• AIM OF THE EXERCISE: With both ends included, repeat exactly the lines of the entries below from the one containing "[209,488,652,503] Model or, alternatively, the" down to the one containing "[400,653,445,665] Model ->", and no others.

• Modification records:
◇ ◇ ◇

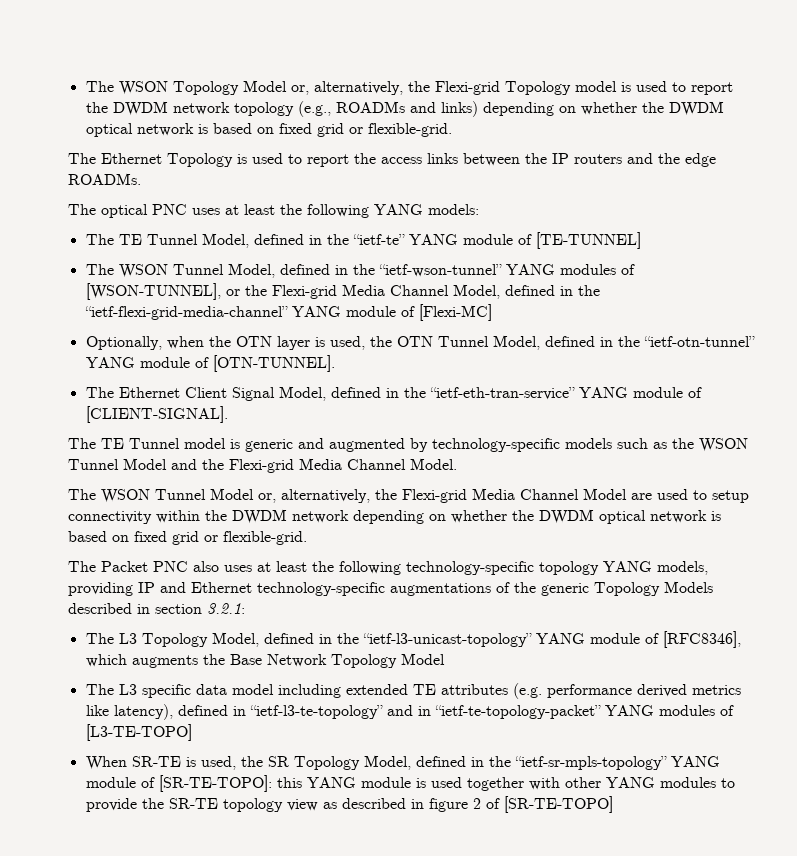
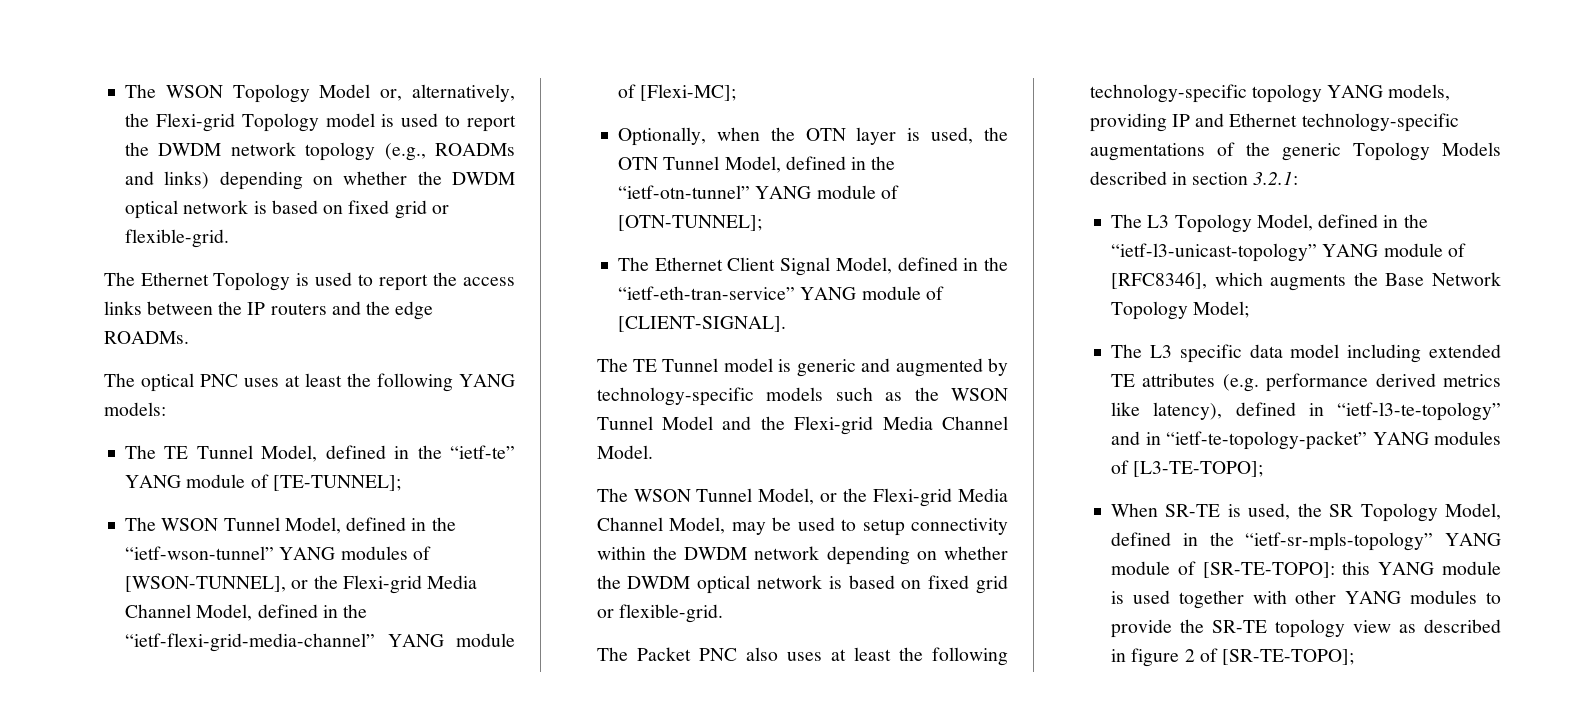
[535,232,641,249] [TE-TUNNEL] -> [272,475,401,491] [TE-TUNNEL];
[418,304,492,321] [Flexi-MC] -> [640,84,737,101] [Flexi-MC];
[212,355,335,372] [OTN-TUNNEL]. -> [618,215,763,231] [OTN-TUNNEL];
[209,488,652,503] Model or, alternatively, the Flexi-grid Media Channel Model are -> [758,488,1008,507] [596,517,792,535] Model, or the Flexi-grid Media Channel Model, may be
[400,653,445,665] Model -> [1193,301,1250,318] Model;
[85,724,192,741] [L3-TE-TOPO] -> [1133,461,1264,477] [L3-TE-TOPO];
[503,796,613,813] [SR-TE-TOPO] -> [1222,649,1355,665] [SR-TE-TOPO];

◇ ◇ ◇

• WRITTEN SOLUTION:
[209,488,652,503] Model or, alternatively, the Flexi-grid Media Channel Model are -> [758,488,1008,507] [596,517,792,535] Model, or the Flexi-grid Media Channel Model, may be
[400,653,445,665] Model -> [1193,301,1250,318] Model;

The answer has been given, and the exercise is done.